Model-Free and Prior-Free Data-Driven Inference in Mechanics

Abstract

We present a model-free data-driven inference method that enables inferences on system outcomes to be derived directly from empirical data without the need for intervening modeling of any type, be it modeling of a material law or modeling of a prior distribution of material states. We specifically consider physical systems with states characterized by points in a phase space determined by the governing field equations. We assume that the system is characterized by two likelihood measures: one \(\mu _D\) measuring the likelihood of observing a material state in phase space; and another \(\mu _E\) measuring the likelihood of states satisfying the field equations, possibly under random actuation. We introduce a notion of intersection between measures which can be interpreted to quantify the likelihood of system outcomes. We provide conditions under which the intersection can be characterized as the athermal limit \(\mu _\infty \) of entropic regularizations \(\mu _\beta \), or thermalizations, of the product measure \(\mu = \mu _D\times \mu _E\) as \(\beta \rightarrow +\infty \).

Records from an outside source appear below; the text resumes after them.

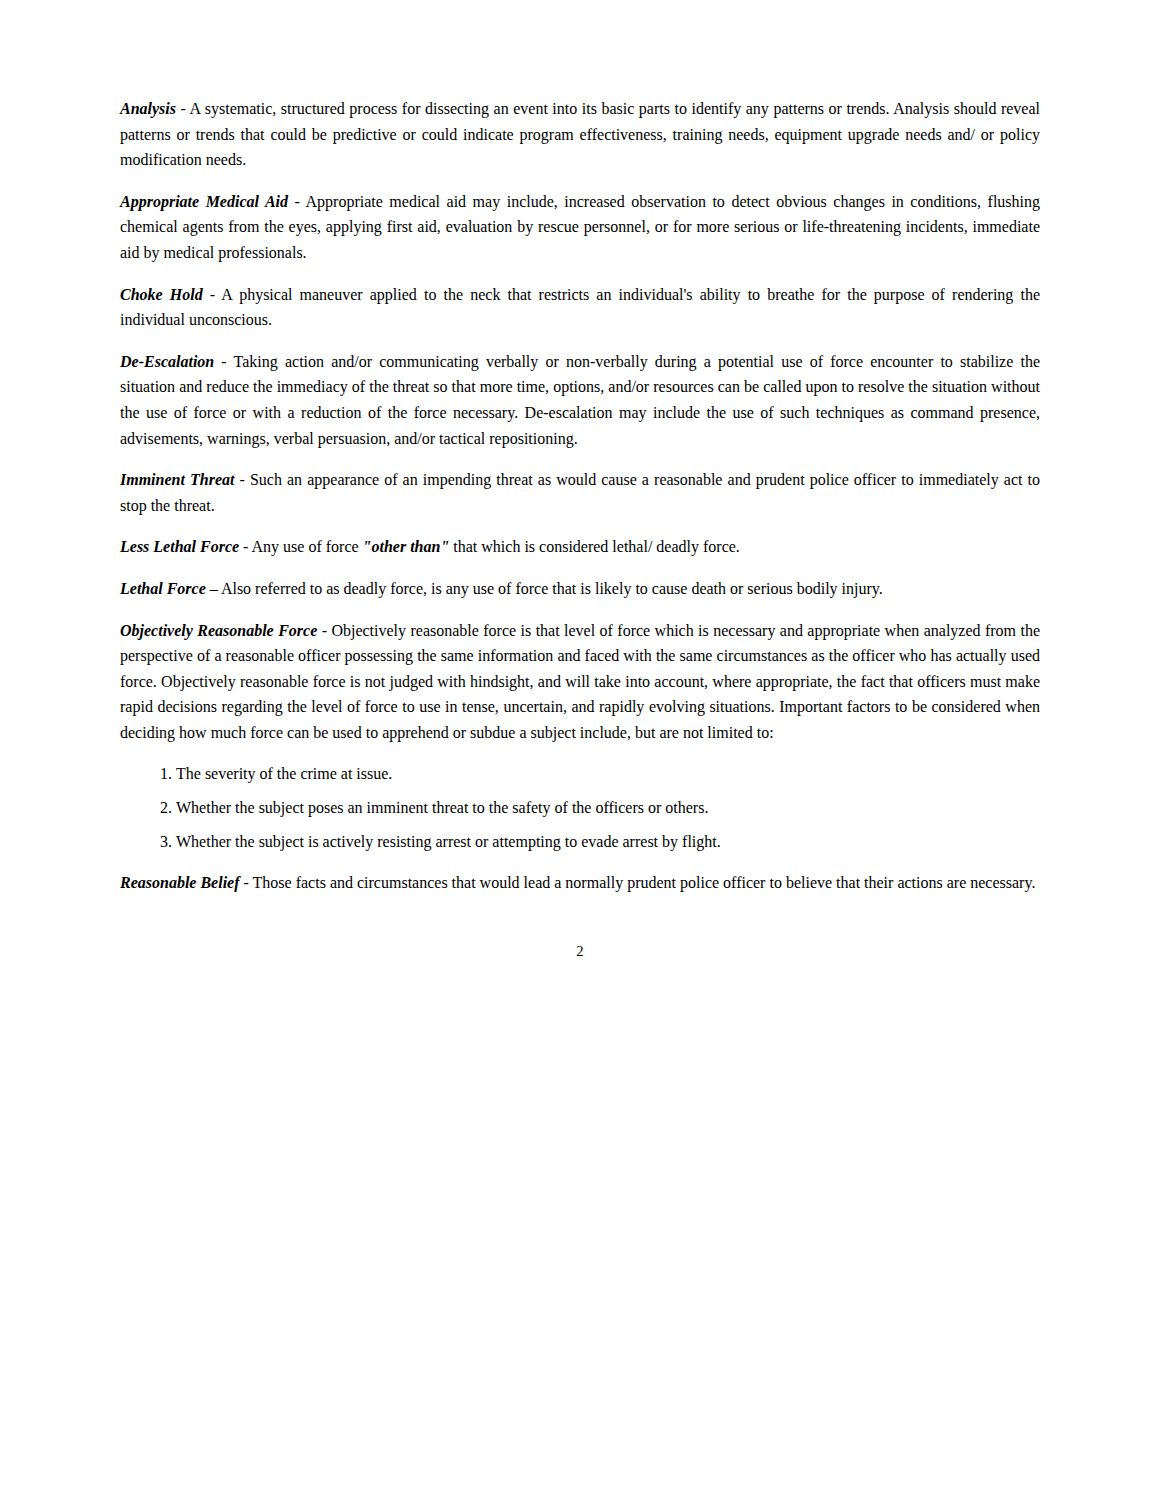Analysis - A systematic, structured process for dissecting an event into its basic parts to identify any patterns or trends. Analysis should reveal patterns or trends that could be predictive or could indicate program effectiveness, training needs, equipment upgrade needs and/ or policy modification needs.
Appropriate Medical Aid - Appropriate medical aid may include, increased observation to detect obvious changes in conditions, flushing chemical agents from the eyes, applying first aid, evaluation by rescue personnel, or for more serious or life-threatening incidents, immediate aid by medical professionals.
Choke Hold - A physical maneuver applied to the neck that restricts an individual's ability to breathe for the purpose of rendering the individual unconscious.
De-Escalation - Taking action and/or communicating verbally or non-verbally during a potential use of force encounter to stabilize the situation and reduce the immediacy of the threat so that more time, options, and/or resources can be called upon to resolve the situation without the use of force or with a reduction of the force necessary. De-escalation may include the use of such techniques as command presence, advisements, warnings, verbal persuasion, and/or tactical repositioning.
Imminent Threat - Such an appearance of an impending threat as would cause a reasonable and prudent police officer to immediately act to stop the threat.
Less Lethal Force - Any use of force "other than" that which is considered lethal/ deadly force.
Lethal Force – Also referred to as deadly force, is any use of force that is likely to cause death or serious bodily injury.
Objectively Reasonable Force - Objectively reasonable force is that level of force which is necessary and appropriate when analyzed from the perspective of a reasonable officer possessing the same information and faced with the same circumstances as the officer who has actually used force. Objectively reasonable force is not judged with hindsight, and will take into account, where appropriate, the fact that officers must make rapid decisions regarding the level of force to use in tense, uncertain, and rapidly evolving situations. Important factors to be considered when deciding how much force can be used to apprehend or subdue a subject include, but are not limited to:
The severity of the crime at issue.
Whether the subject poses an imminent threat to the safety of the officers or others.
Whether the subject is actively resisting arrest or attempting to evade arrest by flight.
Reasonable Belief - Those facts and circumstances that would lead a normally prudent police officer to believe that their actions are necessary.
2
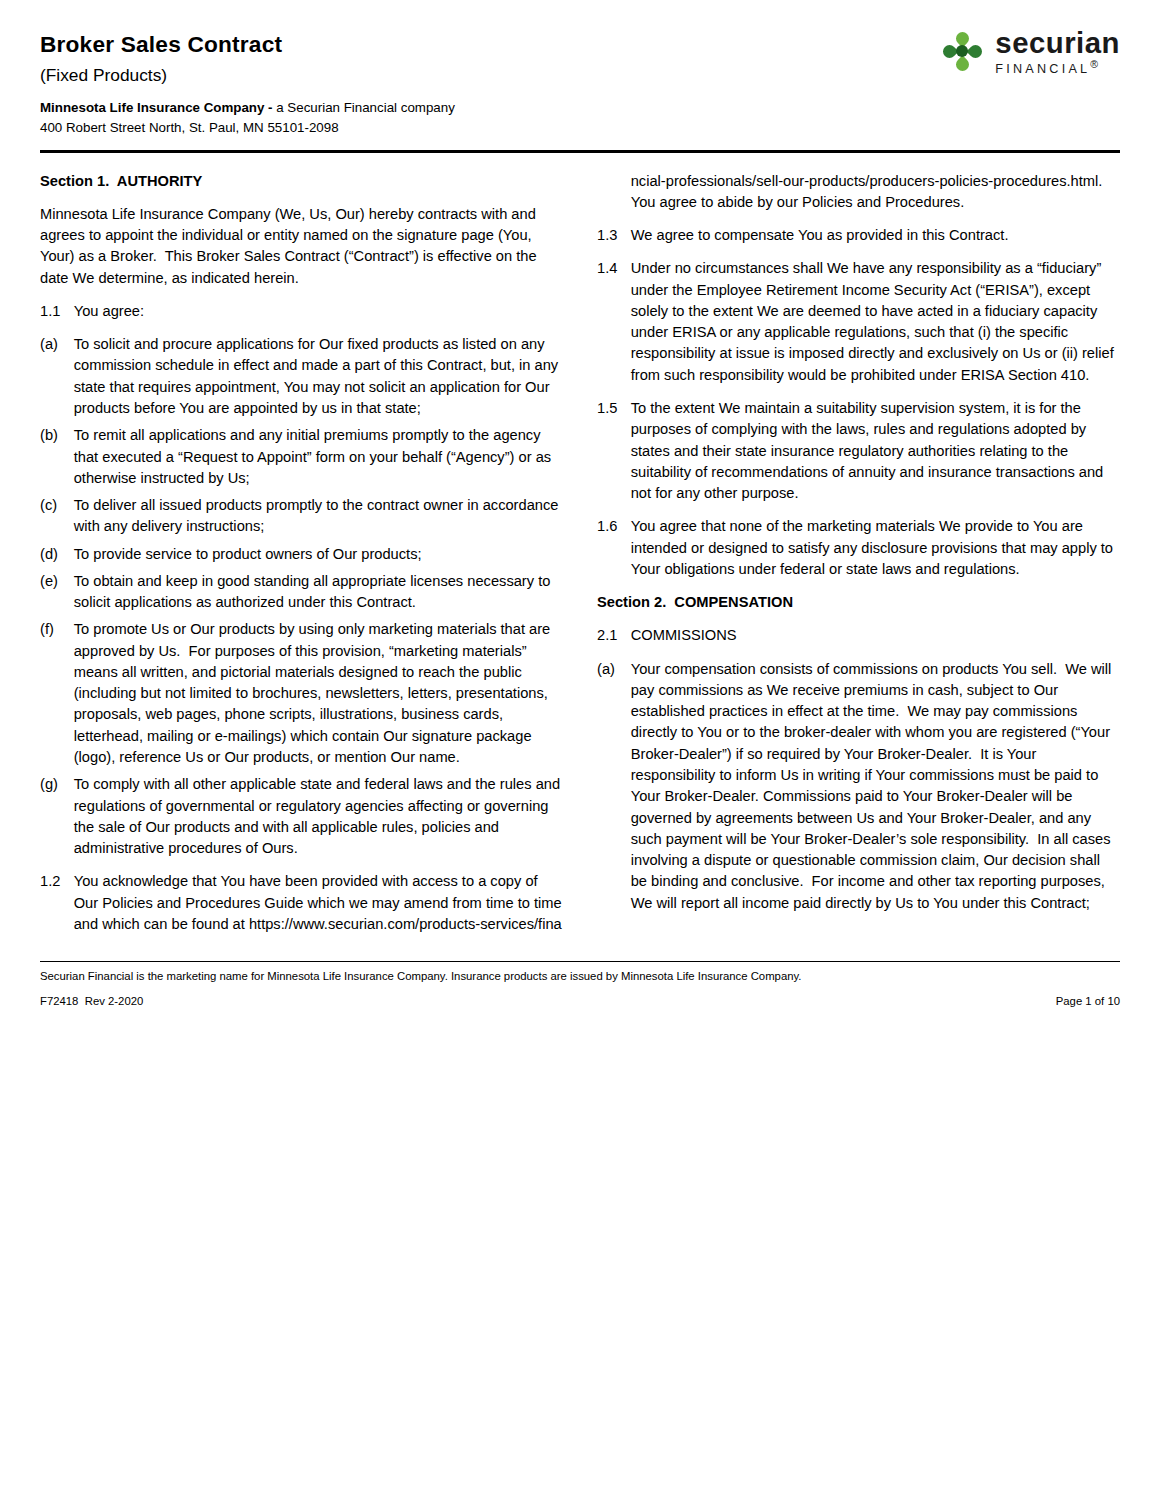securian FINANCIAL®
Broker Sales Contract
(Fixed Products)
Minnesota Life Insurance Company - a Securian Financial company
400 Robert Street North, St. Paul, MN 55101-2098
Section 1. AUTHORITY
Minnesota Life Insurance Company (We, Us, Our) hereby contracts with and agrees to appoint the individual or entity named on the signature page (You, Your) as a Broker. This Broker Sales Contract (“Contract”) is effective on the date We determine, as indicated herein.
1.1
You agree:
(a)
To solicit and procure applications for Our fixed products as listed on any commission schedule in effect and made a part of this Contract, but, in any state that requires appointment, You may not solicit an application for Our products before You are appointed by us in that state;
(b)
To remit all applications and any initial premiums promptly to the agency that executed a “Request to Appoint” form on your behalf (“Agency”) or as otherwise instructed by Us;
(c)
To deliver all issued products promptly to the contract owner in accordance with any delivery instructions;
(d)
To provide service to product owners of Our products;
(e)
To obtain and keep in good standing all appropriate licenses necessary to solicit applications as authorized under this Contract.
(f)
To promote Us or Our products by using only marketing materials that are approved by Us. For purposes of this provision, “marketing materials” means all written, and pictorial materials designed to reach the public (including but not limited to brochures, newsletters, letters, presentations, proposals, web pages, phone scripts, illustrations, business cards, letterhead, mailing or e-mailings) which contain Our signature package (logo), reference Us or Our products, or mention Our name.
(g)
To comply with all other applicable state and federal laws and the rules and regulations of governmental or regulatory agencies affecting or governing the sale of Our products and with all applicable rules, policies and administrative procedures of Ours.
1.2
You acknowledge that You have been provided with access to a copy of Our Policies and Procedures Guide which we may amend from time to time and which can be found at https://www.securian.com/products-services/financial-professionals/sell-our-products/producers-policies-procedures.html. You agree to abide by our Policies and Procedures.
1.3
We agree to compensate You as provided in this Contract.
1.4
Under no circumstances shall We have any responsibility as a “fiduciary” under the Employee Retirement Income Security Act (“ERISA”), except solely to the extent We are deemed to have acted in a fiduciary capacity under ERISA or any applicable regulations, such that (i) the specific responsibility at issue is imposed directly and exclusively on Us or (ii) relief from such responsibility would be prohibited under ERISA Section 410.
1.5
To the extent We maintain a suitability supervision system, it is for the purposes of complying with the laws, rules and regulations adopted by states and their state insurance regulatory authorities relating to the suitability of recommendations of annuity and insurance transactions and not for any other purpose.
1.6
You agree that none of the marketing materials We provide to You are intended or designed to satisfy any disclosure provisions that may apply to Your obligations under federal or state laws and regulations.
Section 2. COMPENSATION
2.1 COMMISSIONS
(a)
Your compensation consists of commissions on products You sell. We will pay commissions as We receive premiums in cash, subject to Our established practices in effect at the time. We may pay commissions directly to You or to the broker-dealer with whom you are registered (“Your Broker-Dealer”) if so required by Your Broker-Dealer. It is Your responsibility to inform Us in writing if Your commissions must be paid to Your Broker-Dealer. Commissions paid to Your Broker-Dealer will be governed by agreements between Us and Your Broker-Dealer, and any such payment will be Your Broker-Dealer’s sole responsibility. In all cases involving a dispute or questionable commission claim, Our decision shall be binding and conclusive. For income and other tax reporting purposes, We will report all income paid directly by Us to You under this Contract;
Securian Financial is the marketing name for Minnesota Life Insurance Company. Insurance products are issued by Minnesota Life Insurance Company.
F72418 Rev 2-2020 Page 1 of 10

We also supply conditions under which \(\mu _\infty \) can be obtained as the athermal limit of carefully thermalized \((\mu _{h,\beta _h})\) sequences of empirical data sets \((\mu _h)\) approximating weakly an unknown likelihood function \(\mu \). In particular, we find that the cooling sequence \(\beta _h \rightarrow +\infty \) must be slow enough, corresponding to annealing, in order for the proper limit \(\mu _\infty \) to be delivered. Finally, we derive explicit analytic expressions for expectations \(\mathbb {E}[f]\) of outcomes f that are explicit in the data, thus demonstrating the feasibility of the model-free data-driven paradigm as regards making convergent inferences directly from the data without recourse to intermediate modeling steps.